TASK BRIEF:
In every row, change "catalogue / barcode" to "catalog number" and leave all other text unchanged.

Saved entries:
--------------------------------------------------
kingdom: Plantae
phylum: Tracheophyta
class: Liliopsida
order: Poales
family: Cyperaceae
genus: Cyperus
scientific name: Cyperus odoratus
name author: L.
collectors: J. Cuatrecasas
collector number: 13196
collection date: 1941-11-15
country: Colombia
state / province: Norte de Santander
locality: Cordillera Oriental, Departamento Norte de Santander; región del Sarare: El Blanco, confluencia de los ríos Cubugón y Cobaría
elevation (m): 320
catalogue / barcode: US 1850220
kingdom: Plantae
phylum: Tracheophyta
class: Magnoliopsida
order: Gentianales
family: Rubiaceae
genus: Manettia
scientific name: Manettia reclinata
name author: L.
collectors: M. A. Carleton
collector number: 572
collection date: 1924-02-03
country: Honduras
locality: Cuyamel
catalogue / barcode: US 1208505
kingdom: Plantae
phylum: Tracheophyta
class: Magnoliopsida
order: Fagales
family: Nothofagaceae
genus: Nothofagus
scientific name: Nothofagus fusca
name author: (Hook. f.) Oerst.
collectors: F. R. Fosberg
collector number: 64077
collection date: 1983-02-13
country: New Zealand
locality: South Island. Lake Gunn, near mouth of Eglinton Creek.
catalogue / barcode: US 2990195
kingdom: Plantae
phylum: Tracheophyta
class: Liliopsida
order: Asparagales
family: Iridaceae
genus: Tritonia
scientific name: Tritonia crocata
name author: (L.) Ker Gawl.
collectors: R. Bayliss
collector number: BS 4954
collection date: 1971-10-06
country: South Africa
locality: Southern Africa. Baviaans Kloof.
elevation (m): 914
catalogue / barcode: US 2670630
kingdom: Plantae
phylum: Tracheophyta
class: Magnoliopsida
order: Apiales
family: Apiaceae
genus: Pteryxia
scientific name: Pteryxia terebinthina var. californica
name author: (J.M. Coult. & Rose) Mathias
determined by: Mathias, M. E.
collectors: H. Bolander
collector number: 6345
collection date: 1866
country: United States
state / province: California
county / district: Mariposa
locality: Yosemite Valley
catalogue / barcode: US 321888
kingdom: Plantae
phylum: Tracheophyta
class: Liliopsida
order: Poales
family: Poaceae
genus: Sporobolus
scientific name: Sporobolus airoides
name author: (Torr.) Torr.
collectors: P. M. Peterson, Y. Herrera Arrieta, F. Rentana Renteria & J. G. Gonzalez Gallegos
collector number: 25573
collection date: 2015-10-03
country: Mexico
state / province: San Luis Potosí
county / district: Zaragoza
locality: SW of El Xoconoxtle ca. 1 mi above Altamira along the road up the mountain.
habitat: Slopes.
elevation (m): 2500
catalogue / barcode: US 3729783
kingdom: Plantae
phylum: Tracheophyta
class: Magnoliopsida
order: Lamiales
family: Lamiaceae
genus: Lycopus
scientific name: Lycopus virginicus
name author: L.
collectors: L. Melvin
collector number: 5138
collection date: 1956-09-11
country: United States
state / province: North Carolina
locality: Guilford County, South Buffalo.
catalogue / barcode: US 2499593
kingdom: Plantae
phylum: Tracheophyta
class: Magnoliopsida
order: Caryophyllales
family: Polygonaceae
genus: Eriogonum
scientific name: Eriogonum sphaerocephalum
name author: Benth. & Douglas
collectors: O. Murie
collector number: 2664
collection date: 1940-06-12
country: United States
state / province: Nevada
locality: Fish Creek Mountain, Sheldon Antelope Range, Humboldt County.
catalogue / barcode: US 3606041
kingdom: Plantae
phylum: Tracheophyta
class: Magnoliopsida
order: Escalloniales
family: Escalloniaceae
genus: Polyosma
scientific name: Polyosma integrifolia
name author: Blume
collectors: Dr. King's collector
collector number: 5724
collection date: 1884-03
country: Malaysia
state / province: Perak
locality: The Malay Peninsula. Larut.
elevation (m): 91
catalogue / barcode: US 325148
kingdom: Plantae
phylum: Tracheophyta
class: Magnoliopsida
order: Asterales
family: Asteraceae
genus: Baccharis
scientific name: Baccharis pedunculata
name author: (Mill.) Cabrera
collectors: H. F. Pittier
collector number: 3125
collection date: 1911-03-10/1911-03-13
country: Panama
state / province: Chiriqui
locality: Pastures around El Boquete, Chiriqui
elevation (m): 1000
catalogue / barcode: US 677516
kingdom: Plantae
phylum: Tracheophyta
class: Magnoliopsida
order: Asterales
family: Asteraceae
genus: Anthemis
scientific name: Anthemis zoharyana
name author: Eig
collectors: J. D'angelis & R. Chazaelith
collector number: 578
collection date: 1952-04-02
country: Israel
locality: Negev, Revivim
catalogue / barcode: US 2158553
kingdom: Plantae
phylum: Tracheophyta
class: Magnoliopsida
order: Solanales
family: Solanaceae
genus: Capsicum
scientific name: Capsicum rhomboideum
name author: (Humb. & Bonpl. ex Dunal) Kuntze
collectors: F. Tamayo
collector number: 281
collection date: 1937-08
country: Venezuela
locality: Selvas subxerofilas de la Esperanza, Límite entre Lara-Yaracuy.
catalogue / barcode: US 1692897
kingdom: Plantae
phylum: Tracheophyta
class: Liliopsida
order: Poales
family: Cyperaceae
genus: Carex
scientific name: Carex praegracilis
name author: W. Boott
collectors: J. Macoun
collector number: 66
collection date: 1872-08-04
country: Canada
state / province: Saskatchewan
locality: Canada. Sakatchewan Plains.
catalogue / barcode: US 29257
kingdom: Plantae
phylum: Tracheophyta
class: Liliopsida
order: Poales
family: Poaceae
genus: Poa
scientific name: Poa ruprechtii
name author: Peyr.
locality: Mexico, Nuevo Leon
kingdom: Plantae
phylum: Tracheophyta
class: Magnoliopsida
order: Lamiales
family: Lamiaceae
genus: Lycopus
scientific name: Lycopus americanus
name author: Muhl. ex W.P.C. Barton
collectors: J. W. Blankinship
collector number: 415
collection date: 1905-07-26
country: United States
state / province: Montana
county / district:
--------------------------------------------------
WRITTEN RESPONSE:
kingdom: Plantae
phylum: Tracheophyta
class: Liliopsida
order: Poales
family: Cyperaceae
genus: Cyperus
scientific name: Cyperus odoratus
name author: L.
collectors: J. Cuatrecasas
collector number: 13196
collection date: 1941-11-15
country: Colombia
state / province: Norte de Santander
locality: Cordillera Oriental, Departamento Norte de Santander; región del Sarare: El Blanco, confluencia de los ríos Cubugón y Cobaría
elevation (m): 320
catalog number: US 1850220
kingdom: Plantae
phylum: Tracheophyta
class: Magnoliopsida
order: Gentianales
family: Rubiaceae
genus: Manettia
scientific name: Manettia reclinata
name author: L.
collectors: M. A. Carleton
collector number: 572
collection date: 1924-02-03
country: Honduras
locality: Cuyamel
catalog number: US 1208505
kingdom: Plantae
phylum: Tracheophyta
class: Magnoliopsida
order: Fagales
family: Nothofagaceae
genus: Nothofagus
scientific name: Nothofagus fusca
name author: (Hook. f.) Oerst.
collectors: F. R. Fosberg
collector number: 64077
collection date: 1983-02-13
country: New Zealand
locality: South Island. Lake Gunn, near mouth of Eglinton Creek.
catalog number: US 2990195
kingdom: Plantae
phylum: Tracheophyta
class: Liliopsida
order: Asparagales
family: Iridaceae
genus: Tritonia
scientific name: Tritonia crocata
name author: (L.) Ker Gawl.
collectors: R. Bayliss
collector number: BS 4954
collection date: 1971-10-06
country: South Africa
locality: Southern Africa. Baviaans Kloof.
elevation (m): 914
catalog number: US 2670630
kingdom: Plantae
phylum: Tracheophyta
class: Magnoliopsida
order: Apiales
family: Apiaceae
genus: Pteryxia
scientific name: Pteryxia terebinthina var. californica
name author: (J.M. Coult. & Rose) Mathias
determined by: Mathias, M. E.
collectors: H. Bolander
collector number: 6345
collection date: 1866
country: United States
state / province: California
county / district: Mariposa
locality: Yosemite Valley
catalog number: US 321888
kingdom: Plantae
phylum: Tracheophyta
class: Liliopsida
order: Poales
family: Poaceae
genus: Sporobolus
scientific name: Sporobolus airoides
name author: (Torr.) Torr.
collectors: P. M. Peterson, Y. Herrera Arrieta, F. Rentana Renteria & J. G. Gonzalez Gallegos
collector number: 25573
collection date: 2015-10-03
country: Mexico
state / province: San Luis Potosí
county / district: Zaragoza
locality: SW of El Xoconoxtle ca. 1 mi above Altamira along the road up the mountain.
habitat: Slopes.
elevation (m): 2500
catalog number: US 3729783
kingdom: Plantae
phylum: Tracheophyta
class: Magnoliopsida
order: Lamiales
family: Lamiaceae
genus: Lycopus
scientific name: Lycopus virginicus
name author: L.
collectors: L. Melvin
collector number: 5138
collection date: 1956-09-11
country: United States
state / province: North Carolina
locality: Guilford County, South Buffalo.
catalog number: US 2499593
kingdom: Plantae
phylum: Tracheophyta
class: Magnoliopsida
order: Caryophyllales
family: Polygonaceae
genus: Eriogonum
scientific name: Eriogonum sphaerocephalum
name author: Benth. & Douglas
collectors: O. Murie
collector number: 2664
collection date: 1940-06-12
country: United States
state / province: Nevada
locality: Fish Creek Mountain, Sheldon Antelope Range, Humboldt County.
catalog number: US 3606041
kingdom: Plantae
phylum: Tracheophyta
class: Magnoliopsida
order: Escalloniales
family: Escalloniaceae
genus: Polyosma
scientific name: Polyosma integrifolia
name author: Blume
collectors: Dr. King's collector
collector number: 5724
collection date: 1884-03
country: Malaysia
state / province: Perak
locality: The Malay Peninsula. Larut.
elevation (m): 91
catalog number: US 325148
kingdom: Plantae
phylum: Tracheophyta
class: Magnoliopsida
order: Asterales
family: Asteraceae
genus: Baccharis
scientific name: Baccharis pedunculata
name author: (Mill.) Cabrera
collectors: H. F. Pittier
collector number: 3125
collection date: 1911-03-10/1911-03-13
country: Panama
state / province: Chiriqui
locality: Pastures around El Boquete, Chiriqui
elevation (m): 1000
catalog number: US 677516
kingdom: Plantae
phylum: Tracheophyta
class: Magnoliopsida
order: Asterales
family: Asteraceae
genus: Anthemis
scientific name: Anthemis zoharyana
name author: Eig
collectors: J. D'angelis & R. Chazaelith
collector number: 578
collection date: 1952-04-02
country: Israel
locality: Negev, Revivim
catalog number: US 2158553
kingdom: Plantae
phylum: Tracheophyta
class: Magnoliopsida
order: Solanales
family: Solanaceae
genus: Capsicum
scientific name: Capsicum rhomboideum
name author: (Humb. & Bonpl. ex Dunal) Kuntze
collectors: F. Tamayo
collector number: 281
collection date: 1937-08
country: Venezuela
locality: Selvas subxerofilas de la Esperanza, Límite entre Lara-Yaracuy.
catalog number: US 1692897
kingdom: Plantae
phylum: Tracheophyta
class: Liliopsida
order: Poales
family: Cyperaceae
genus: Carex
scientific name: Carex praegracilis
name author: W. Boott
collectors: J. Macoun
collector number: 66
collection date: 1872-08-04
country: Canada
state / province: Saskatchewan
locality: Canada. Sakatchewan Plains.
catalog number: US 29257
kingdom: Plantae
phylum: Tracheophyta
class: Liliopsida
order: Poales
family: Poaceae
genus: Poa
scientific name: Poa ruprechtii
name author: Peyr.
locality: Mexico, Nuevo Leon
kingdom: Plantae
phylum: Tracheophyta
class: Magnoliopsida
order: Lamiales
family: Lamiaceae
genus: Lycopus
scientific name: Lycopus americanus
name author: Muhl. ex W.P.C. Barton
collectors: J. W. Blankinship
collector number: 415
collection date: 1905-07-26
country: United States
state / province: Montana
county / district:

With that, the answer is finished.